As you know, Royal Caribbean also owns Celebrity Cruises and Azamara Club Cruises. A unique aspect of this ownership is that the three cruise lines offer reciprocal loyalty program benefits. For example, if you are an Emerald Member with Royal Caribbean’s Crown & Anchor Society, but you have never sailed with Celebrity Cruises; Celebrity will give you the perks of their Select level of the Captain’s Club because it is the equivalent to Royal Caribbean’s Emerald level.
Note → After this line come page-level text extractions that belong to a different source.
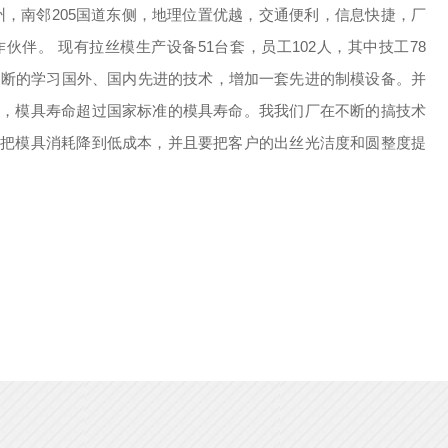
州，南邻205国道东侧，地理位置优越，交通便利，信息快捷，厂
伴。 现有拉丝模生产设备51台套，员工102人，其中技工78
不断的学习国外、国内先进的技术，增加一套先进的制模设备。并
丝，模具寿命超过国家标准的模具寿命。我我们厂在不断的搞技术
能把模具消耗降到低成本，并且要把客户的出丝光洁度和圆整度提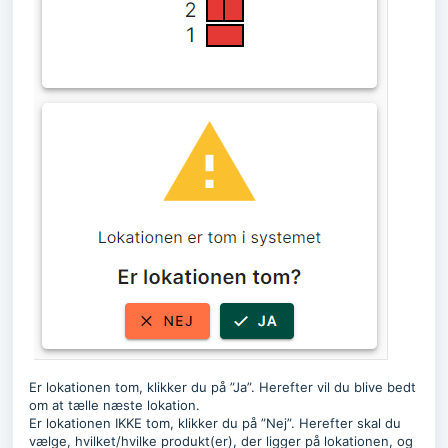
Er lokationen tom, klikker du på ”Ja”. Herefter vil du blive bedt
om at tælle næste lokation.
Er lokationen IKKE tom, klikker du på ”Nej”. Herefter skal du
vælge, hvilket/hvilke produkt(er), der ligger på lokationen, og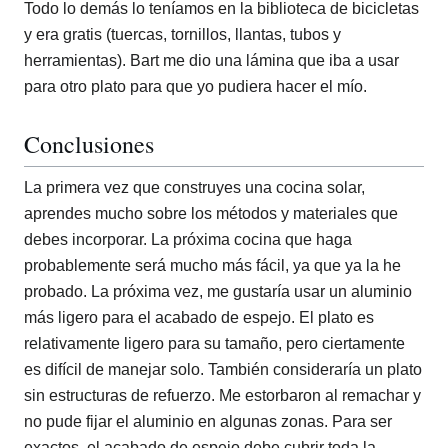
Todo lo demás lo teníamos en la biblioteca de bicicletas
y era gratis (tuercas, tornillos, llantas, tubos y
herramientas). Bart me dio una lámina que iba a usar
para otro plato para que yo pudiera hacer el mío.
Conclusiones
La primera vez que construyes una cocina solar,
aprendes mucho sobre los métodos y materiales que
debes incorporar. La próxima cocina que haga
probablemente será mucho más fácil, ya que ya la he
probado. La próxima vez, me gustaría usar un aluminio
más ligero para el acabado de espejo. El plato es
relativamente ligero para su tamaño, pero ciertamente
es difícil de manejar solo. También consideraría un plato
sin estructuras de refuerzo. Me estorbaron al remachar y
no pude fijar el aluminio en algunas zonas. Para ser
exactos, el acabado de espejo debe cubrir toda la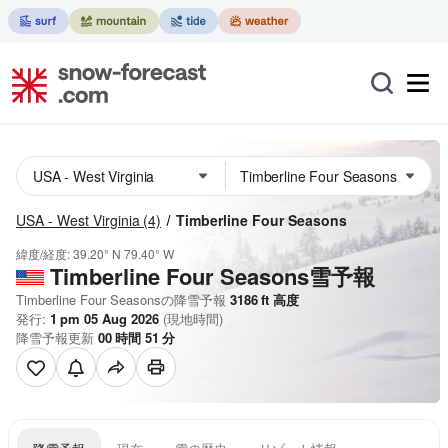
USA - West Virginia
(4)
Timberline Four Seasons
緯度/経度:
39.20° N
79.40° W
Timberline Four Seasons雪予報
Timberline Four Seasonsの降雪予報
3186
ft
高度
発行:
1 pm 05 Aug 2026
(現地時間)
降雪予報更新
00
時間
51
分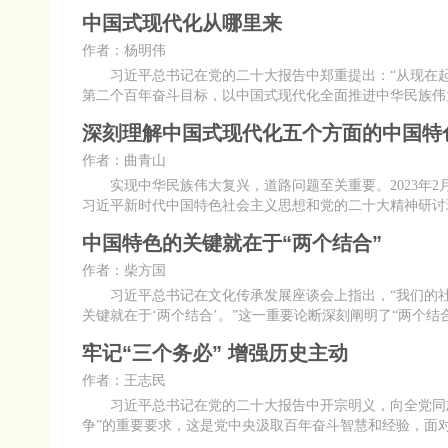
中国式现代化从哪里来
作者：杨明伟
习近平总书记在党的二十大报告中郑重提出：“从现在起
第二个百年奋斗目标，以中国式现代化全面推进中华民族伟
深刻理解中国式现代化五个方面的中国特
作者：曲青山
实现中华民族伟大复兴，道路问题至关重要。2023年2
习近平新时代中国特色社会主义思想和党的二十大精神研讨
中国特色的关键就在于“两个结合”
作者：柴方国
习近平总书记在文化传承发展座谈会上指出，“我们的社
关键就在于‘两个结合’。”这一重要论断深刻阐明了“两个
牢记“三个务必” 增强历史主动
作者：王志民
习近平总书记在党的二十大报告中开宗明义，向全党同志
争”的重要要求，这是党中央汲取百年奋斗智慧和经验，面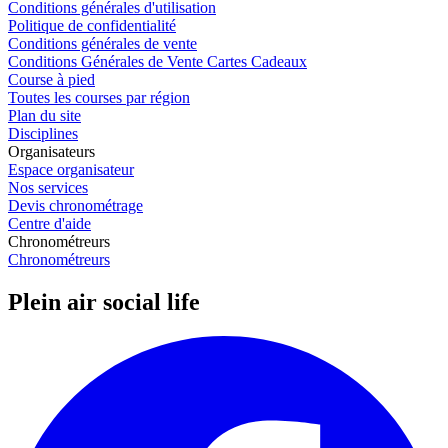
Conditions générales d'utilisation
Politique de confidentialité
Conditions générales de vente
Conditions Générales de Vente Cartes Cadeaux
Course à pied
Toutes les courses par région
Plan du site
Disciplines
Organisateurs
Espace organisateur
Nos services
Devis chronométrage
Centre d'aide
Chronométreurs
Chronométreurs
Plein air social life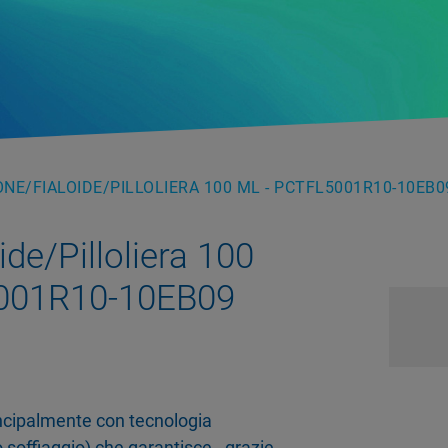
NE/FIALOIDE/PILLOLIERA 100 ML - PCTFL5001R10-10EB0
de/Pilloliera 100
001R10-10EB09
rincipalmente con tecnologia
 soffiaggio) che garantisce - grazie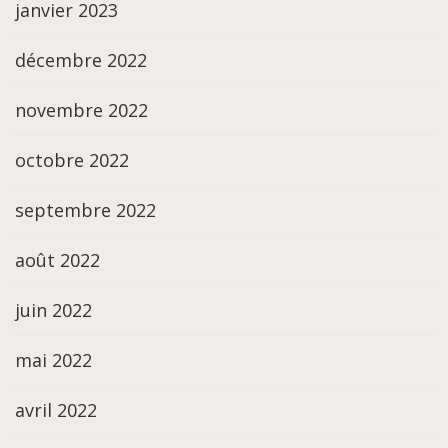
janvier 2023
décembre 2022
novembre 2022
octobre 2022
septembre 2022
août 2022
juin 2022
mai 2022
avril 2022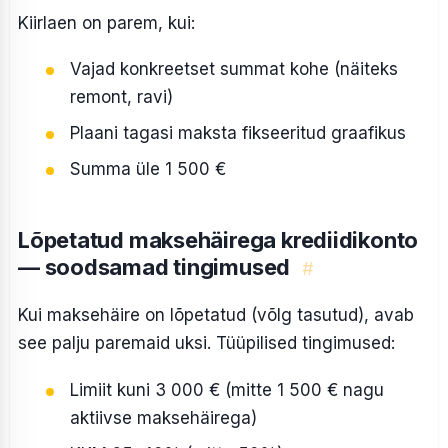
Kiirlaen on parem, kui:
Vajad konkreetset summat kohe (näiteks
remont, ravi)
Plaani tagasi maksta fikseeritud graafikus
Summa üle 1 500 €
Lõpetatud maksehäirega krediidikonto
— soodsamad tingimused
#
Kui maksehäire on lõpetatud (võlg tasutud), avab
see palju paremaid uksi. Tüüpilised tingimused:
Limiit kuni 3 000 € (mitte 1 500 € nagu
aktiivse maksehäirega)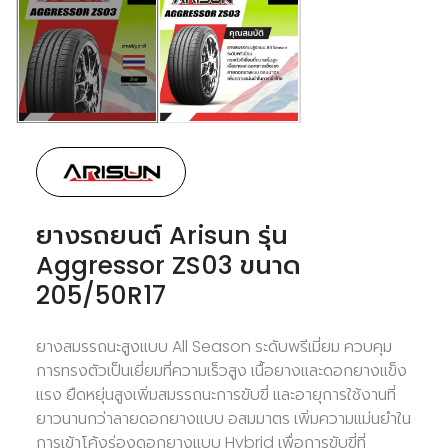
ยางรถยนต์ Arisun รุ่น
Aggressor ZS03 ขนาด
205/50R17
ยางสมรรถนะสูงแบบ All Season ระดับพรีเมี่ยม ควบคุม
การทรงตัวเป็นเยี่ยมที่ความเร็วสูง เนื้อยางและดอกยางแข็ง
แรง ยืดหยุ่นสูงเพิ่มสมรรถนะการขับขี่ และอายุการใช้งานที่
ยาวนานกว่าลายดอกยางแบบ อสมมาตร เพิ่มความแม่นยำใน
การเข้าโค้งร่องดอกยางแบบ Hybrid เพื่อการขับขี่ที่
This has been a nice selling point with my clients. They’re loyal to one particular brand, so they hesitate about sailing another line and “starting over” in a loyalty program. Admittedly, that’s the whole point of any loyalty program – keep them coming back. But offering reciprocal benefits in turn helps us sell those clients on sailing with a sister brand. We must take note, and advise the clients, that although they’ll receive the benefits from the other cruise line, they are “starting over” in moving up in the loyalty program.

Let’s look at the Royal Caribbean loyal client. If they sail on Celebrity they’ll get the Select benefits, but their Celebrity sailing nights will not count towards their Royal Caribbean program (it won’t help them move closer to the more desirable Diamond level). Those nights sailed on Celebrity will now start their accumulation with Celebrity.

Of course, the likelihood is that clients will primarily sail with Royal Caribbean or Celebrity. So when they sail out on that once in a lifetime Azamara cruise, having reciprocal benefits is a major selling point.

Recently, Celebrity Cruises started promoting that the three cruise lines would have a Universal Guest Account. I admit, when I read the material they sent out I was excited. I thought this meant I could log into a single account and see ALL of my cruise activity across the three brands. I was wrong. A couple of other travel agents I spoke with had thought that the Universal Guest Account meant that they were merging the three programs so when you sailed on Celebrity it helped you move up with Royal Caribbean, and vice versa. They were wrong too.

The purpose of the Universal Guest Account is so that you can have a single log in user name and password that will automatically work with all three brands. But when you log into Celebrity’s Captain’s Club, you will only see your Celebrity history. The same goes for Royal Caribbean and Azamara Club Cruises. This is a bit disappointing for me, because when I set up my accounts with each cruise line I created the same user name and password with each of them myself. The Universal Guest Account doesn’t offer anything that I hadn’t done already.

As much as I appreciate that they streamlined the log-in process for the three programs, making it easier for some clients, it seems like a lot of hoopla over nothing.